PROBLEM DESCRIPTION » Type the data below again exactly. Omit all pictures.

PROVIDED MATERIAL »
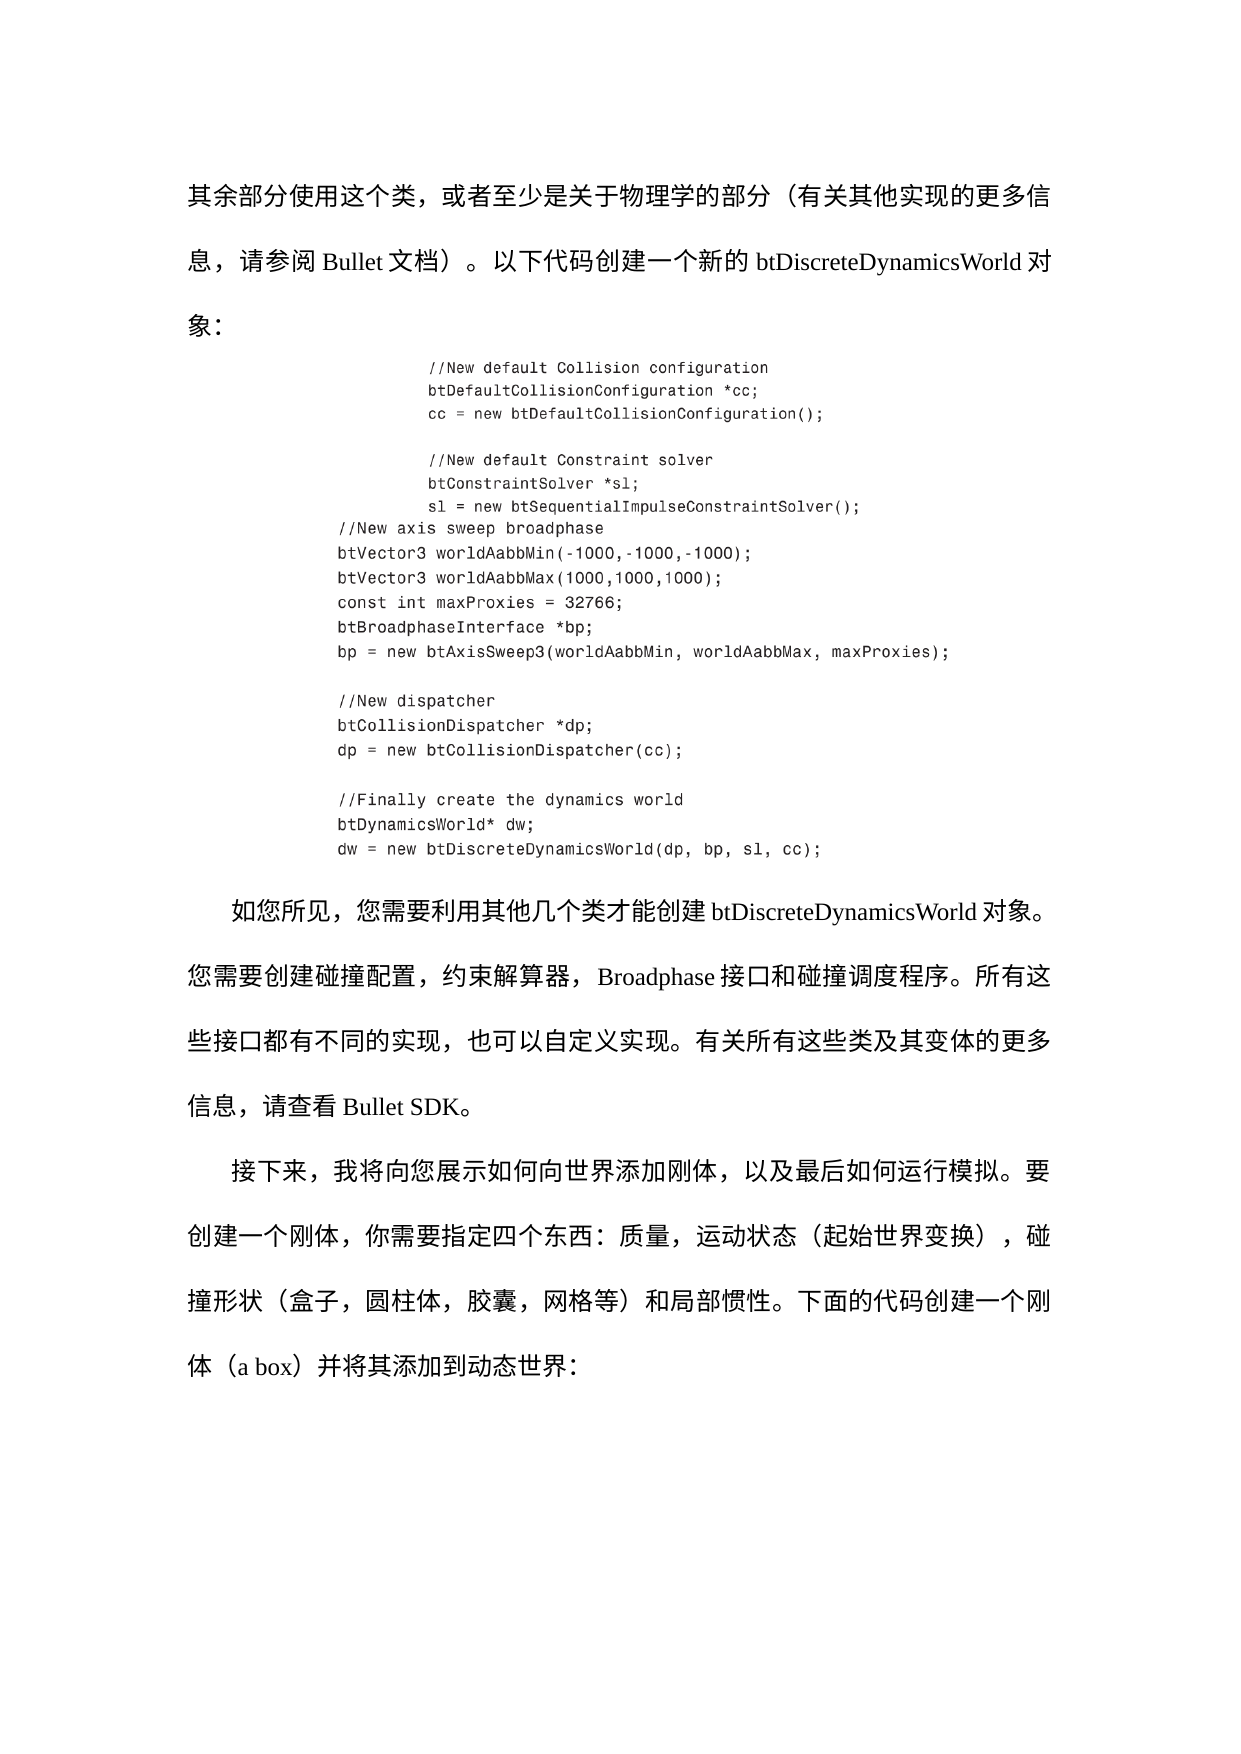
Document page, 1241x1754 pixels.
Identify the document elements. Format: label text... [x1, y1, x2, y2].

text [187, 162, 1053, 357]
picture [331, 519, 953, 858]
text 您需要创建碰撞配置，约束解算器，Broadphase接口和碰撞调度程序。所有这些接口都有不同的实现，也可以自定义实现。有关所有这些类及其变体的更多信息，请查看Bullet SDK。 [187, 942, 1053, 1137]
text 接下来，我将向您展示如何向世界添加刚体，以及最后如何运行模拟。要创建一个刚体，你需要指定四个东西：质量，运动状态（起始世界变换），碰撞形状（盒子，圆柱体，胶囊，网格等）和局部惯性。下面的代码创建一个刚体（a box）并将其添加到动态世界： [187, 1137, 1053, 1397]
text 如您所见，您需要利用其他几个类才能创建btDiscreteDynamicsWorld对象。 [187, 877, 1053, 942]
picture [425, 357, 859, 518]
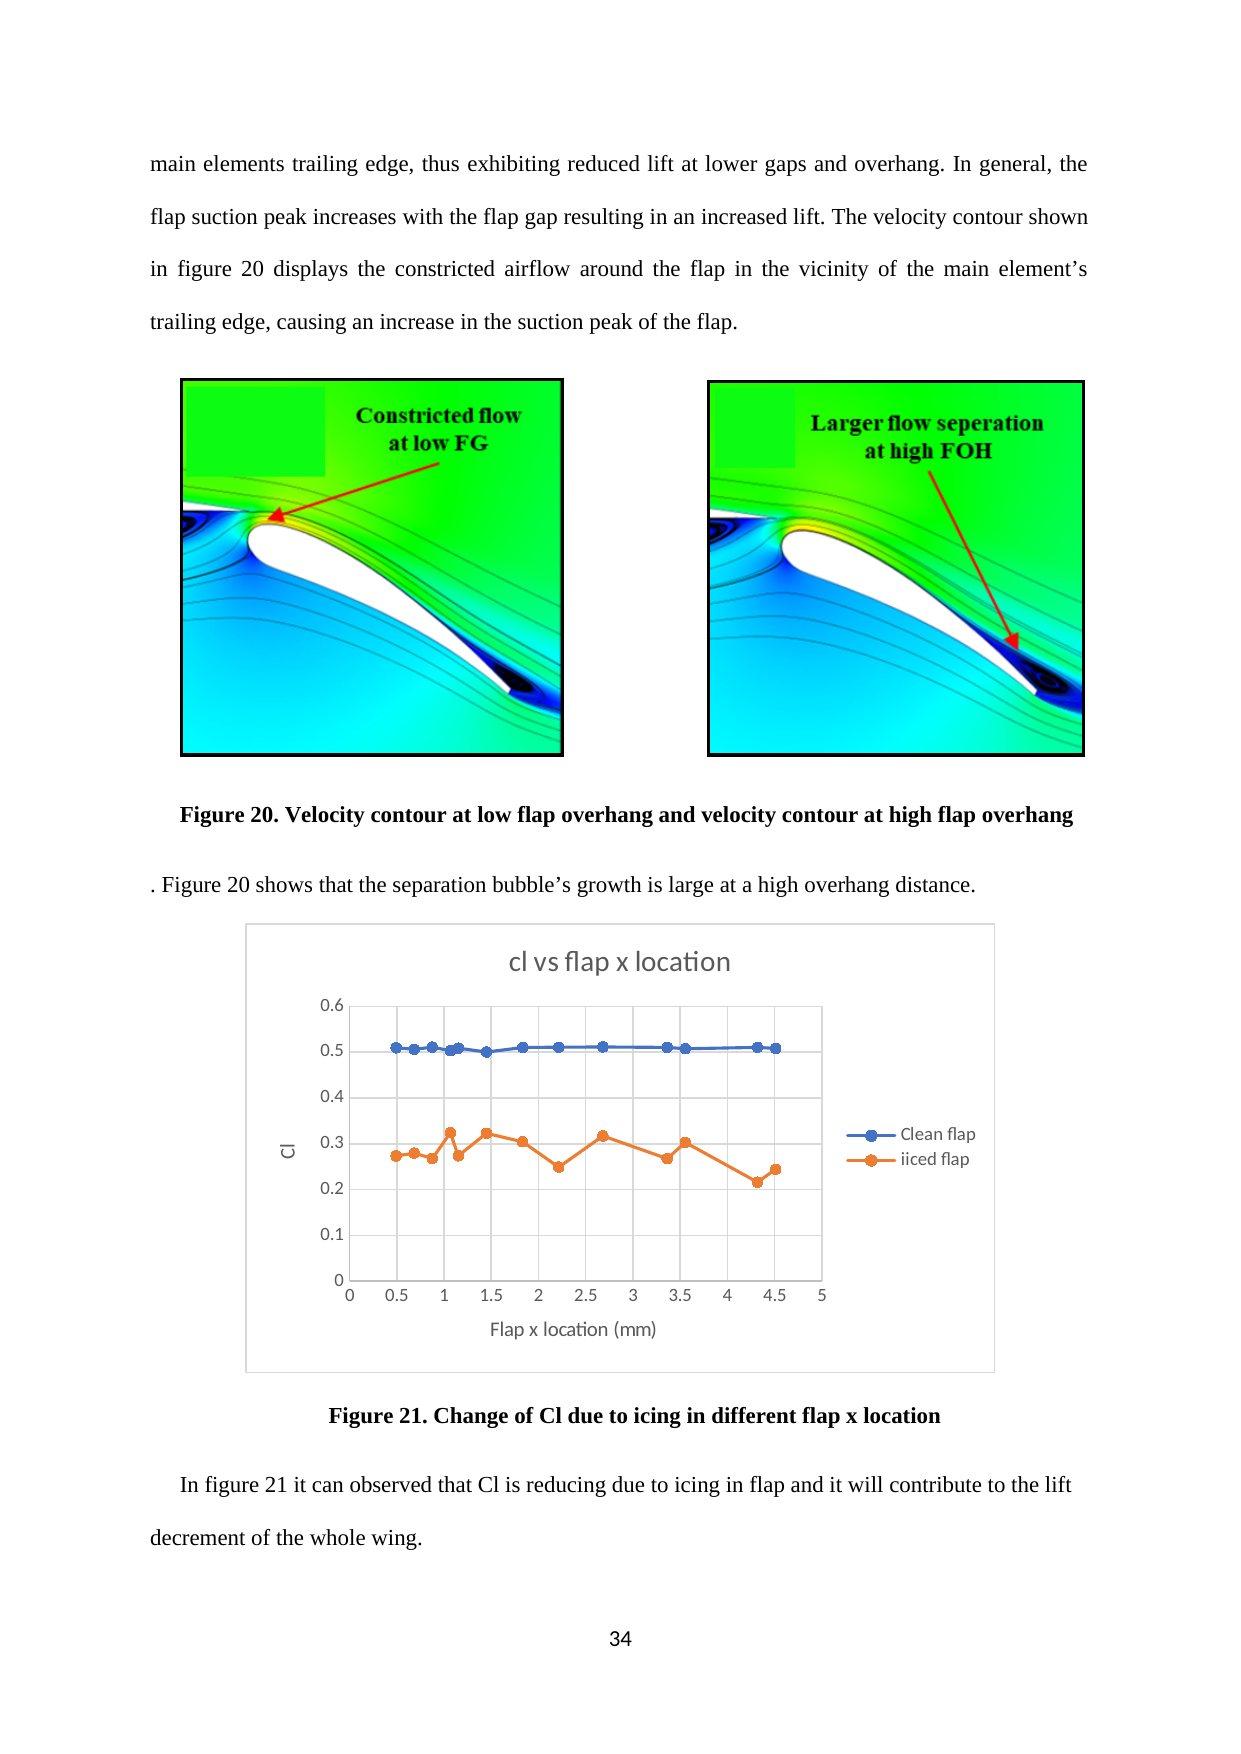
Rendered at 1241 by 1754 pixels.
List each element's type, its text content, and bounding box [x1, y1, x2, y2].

picture [710, 383, 1082, 753]
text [150, 150, 1090, 334]
text Figure 20. Velocity contour at low flap overhang and velocity contour at high flap overhang [150, 801, 1090, 828]
text . Figure 20 shows that the separation bubble’s growth is large at a high overhang distance. [150, 871, 1090, 897]
text In figure 21 it can observed that Cl is reducing due to icing in flap and it will contribute to the lift decrement of the whole wing. [150, 1471, 1090, 1551]
picture [183, 381, 561, 753]
text Figure 21. Change of Cl due to icing in different flap x location [150, 1402, 1090, 1428]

RESULT OF THIS EXERCISE »
Document page, 1241x1754 pixels.
Identify the document elements. Format: label text... [x1, y1, x2, y2].

text [187, 162, 1053, 357]
picture [331, 519, 953, 858]
text 您需要创建碰撞配置，约束解算器，Broadphase接口和碰撞调度程序。所有这些接口都有不同的实现，也可以自定义实现。有关所有这些类及其变体的更多信息，请查看Bullet SDK。 [187, 942, 1053, 1137]
text 接下来，我将向您展示如何向世界添加刚体，以及最后如何运行模拟。要创建一个刚体，你需要指定四个东西：质量，运动状态（起始世界变换），碰撞形状（盒子，圆柱体，胶囊，网格等）和局部惯性。下面的代码创建一个刚体（a box）并将其添加到动态世界： [187, 1137, 1053, 1397]
text 如您所见，您需要利用其他几个类才能创建btDiscreteDynamicsWorld对象。 [187, 877, 1053, 942]
picture [425, 357, 859, 518]
Rendered at 1241 by 1754 pixels.
List each element's type, its text content, and bounding box [x1, y1, x2, y2].

picture [710, 383, 1082, 753]
text [150, 150, 1090, 334]
text Figure 20. Velocity contour at low flap overhang and velocity contour at high flap overhang [150, 801, 1090, 828]
text . Figure 20 shows that the separation bubble’s growth is large at a high overhang distance. [150, 871, 1090, 897]
text In figure 21 it can observed that Cl is reducing due to icing in flap and it will contribute to the lift decrement of the whole wing. [150, 1471, 1090, 1551]
picture [183, 381, 561, 753]
text Figure 21. Change of Cl due to icing in different flap x location [150, 1402, 1090, 1428]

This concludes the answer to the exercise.